▶ TAREAS PROPUESTAS:
- 1) En el texto sobre los libros y los apuntes, ¿con qué se compara a los estudiantes que estudian para aprender?
- 2) Continúa, por favor, el texto sobre los libros y los apuntes a partir de su última oración.

Con frecuencia hacía saber a mis alumnos, estudiantes de Derecho, que en la universidad los libros son su herramienta genuina, indispensable, insustituible, la que es realmente formativa, y que, por tanto, debían estudiar con libros, aprender en los libros, y no limitarse al angosto y párvulo saber de los apuntes. Algunas veces, estos adquieren entre el alumnado valor de fuente única del saber estudiantil, hasta el punto de cobrar cierta vida volandera; “editados” y difundidos por manos más o menos hábiles, se genera en torno a ellos un tráfico de conocimientos empildorados, de lenguaje descolorido y contenido macilento; se trata de una mercancía peligrosa e insuficiente, farmacopea de saberes concisos y salvíficos que no puede sustituir ni desplazar al libro, ese invento formidable al que tanto debe el ser humano y al que, siquiera por esa razón, todo estudiante universitario debiera rendir homenaje. De ninguna manera los apuntes pueden sustituir al libro, ni al manual de la asignatura, ni a otros de aconsejable lectura para quien, en verdad, aspire a formarse y, en rigor, a ser universitario.

Sospecho que solo un porcentaje mínimo de los alumnos sermoneados seguiría mi consejo. Y es que en la población universitaria abundan, lamentablemente, los que estudian para aprobar, y son muchos menos lo que lo hacen para aprender. Estos segundos son pescadores de altura que se adentran en las aguas del océano del saber. Los otros, de meta corta y listón bajo, son pescadores de bajura, no se alejan de la costa. Les urge el esfuerzo mínimo, la obtención de un certificado de sapiencia aparente. Quién sabe, tal como están las cosas y la experiencia enseña, estos segundos podrán ser mañana ínfimos prohombres de esa mediocridad hoy tan laureada por los demás mediocres. El humo vende hoy más que el fuego.

“Me desconciertan algunos despachos de abogados en los que no se divisa un libro en varios metros cuadrados a la redonda”

Hay quienes piensan que el libro ha pasado a la historia, que es un objeto no solo prescindible sino arcaico, casi enojoso porque ocupa un espacio que se llena mejor con una fotografía de los niños, un socorrido jarroncito o un recuerdo del último viaje a Tanzania. Me desconciertan – y hasta me inquietan– algunos despachos de abogados, muy modernos, muy siglo XXI, en los que no se divisa un libro en varios metros cuadrados a la redonda. El problema no es que estén las paredes vacías, lo verdaderamente lamentable es que están mudas, mudas de voces de quienes han cultivado amorosamente los huertos del derecho y del pensamiento, cuyos frutos son permanentes, por más que las leyes cambien. Porque debemos saber que hay libros, como los árboles, de hoja caduca y de hoja perenne, y donde digo hoja, ponga el lector página; los primeros, como herramientas de trabajo, son útiles y fungibles; los segundos, sin embargo, son alimento del espíritu y del saber, y por eso perdurables; han sobrevivido al paso del tiempo, como una sinfonía de Beethoven, como una sonata de Mozart o un nocturno de Chopin. Su destierro de los anaqueles tiene algo de gesto bárbaro e iconoclasta.

▶ FILAS PROPORCIONADAS:
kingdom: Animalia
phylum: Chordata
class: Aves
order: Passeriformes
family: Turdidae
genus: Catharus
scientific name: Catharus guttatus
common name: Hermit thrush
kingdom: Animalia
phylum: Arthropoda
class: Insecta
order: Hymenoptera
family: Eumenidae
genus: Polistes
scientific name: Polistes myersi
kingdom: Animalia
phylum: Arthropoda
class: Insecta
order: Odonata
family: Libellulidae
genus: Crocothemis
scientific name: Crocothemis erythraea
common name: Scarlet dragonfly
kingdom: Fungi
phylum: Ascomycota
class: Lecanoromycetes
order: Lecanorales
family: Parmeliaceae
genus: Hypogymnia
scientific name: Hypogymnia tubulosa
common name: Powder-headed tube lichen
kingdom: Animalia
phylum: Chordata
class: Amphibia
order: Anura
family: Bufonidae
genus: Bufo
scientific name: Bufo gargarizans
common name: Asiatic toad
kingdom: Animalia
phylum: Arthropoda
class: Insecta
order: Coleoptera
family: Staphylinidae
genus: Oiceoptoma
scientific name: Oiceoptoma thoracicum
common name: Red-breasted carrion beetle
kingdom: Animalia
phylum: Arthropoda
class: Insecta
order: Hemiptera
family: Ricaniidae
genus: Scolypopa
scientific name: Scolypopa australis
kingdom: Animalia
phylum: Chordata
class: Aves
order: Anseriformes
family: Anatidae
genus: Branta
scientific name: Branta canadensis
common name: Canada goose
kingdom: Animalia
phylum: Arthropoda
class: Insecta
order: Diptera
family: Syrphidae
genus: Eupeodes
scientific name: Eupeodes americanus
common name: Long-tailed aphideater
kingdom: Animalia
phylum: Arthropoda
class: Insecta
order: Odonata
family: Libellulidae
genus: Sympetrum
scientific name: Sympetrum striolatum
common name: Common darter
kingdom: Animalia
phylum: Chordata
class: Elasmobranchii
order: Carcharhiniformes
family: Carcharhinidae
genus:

▶ LAS RESPUESTAS:
- 1) Con pescadores de altura que se adentran en las aguas del océano del saber.

- 2)
Todo este proemio responde al cúmulo de ideas que me vinieron tras la relectura de dos libros leídos hace años: “Proceso y democracia” de Calamandrei y “Derecho e incertidumbre” de Jerome Frank. Su renovada lectura me devuelve viejos placeres, tal vez más intensos ahora, acaso porque la perspectiva de la experiencia y de los años descubren o despiertan matices, ideas, acaso tan solo susurradas por el autor, a las que en otro tiempo fui sordo. Me he referido a dos títulos que son libros de hoja perenne; siguen vivos, por encima de la mudanza de las leyes, porque no nos hablan de ellas, sino de justicia y derecho. Y siguen siendo lectura útil, jugosa, enriquecedora. No son, en modo alguno, letra muerta, muy al contrario, se trata de letra apasionadamente vivificadora. Y ello me reafirma en la idea de la conveniencia –¡aún más, la necesidad!– de ciertas lecturas para los juristas en formación, para los ya formados y para los que están a punto de deformarse.

Sin duda, la tarea debe iniciarse en las facultades de derecho. Junto a la habitual información sobre la bibliografía de manuales al uso, debiera acompañarse una relación de lecturas aconsejadas en cada curso. Lo ideal sería que nadie se licenciase sin haber leído aquellas obras que forman parte del patrimonio jurídico de la humanidad. Es imposible una cita exhaustiva aquí; solo a modo de ejemplo recordaré: De los delitos y las penas de Beccaria, La definición del Derecho de Kantorowicz, El contrato social de Rousseau, El príncipe de Maquiavelo, Vigilar y castigar de Foucoult, El espíritu del Derecho romano y La lucha por el Derecho de Ihering... Y una larga lista de autores: Hobbes, Kelsen, Carnelutti, Calamandrei..., o actuales como Taruffo, Dworkin, Alejandro Nieto, García de Enterría, Puig Brutau, Capella, Ferrajoli... y tantos otros.

Y si lo dicho se refiere a los universitarios en formación, ¿qué decir de quienes deciden afrontar la salvaje, irracional y esterilizante aventura de unas oposiciones a juez o fiscal? Como en una ocasión me decía mi buen y querido amigo José Antonio Martín Pallín, esos deben venir leídos de casa. Cierto. Que así sea. Y no ya solo por su propio bien, sino también por el bien de todos.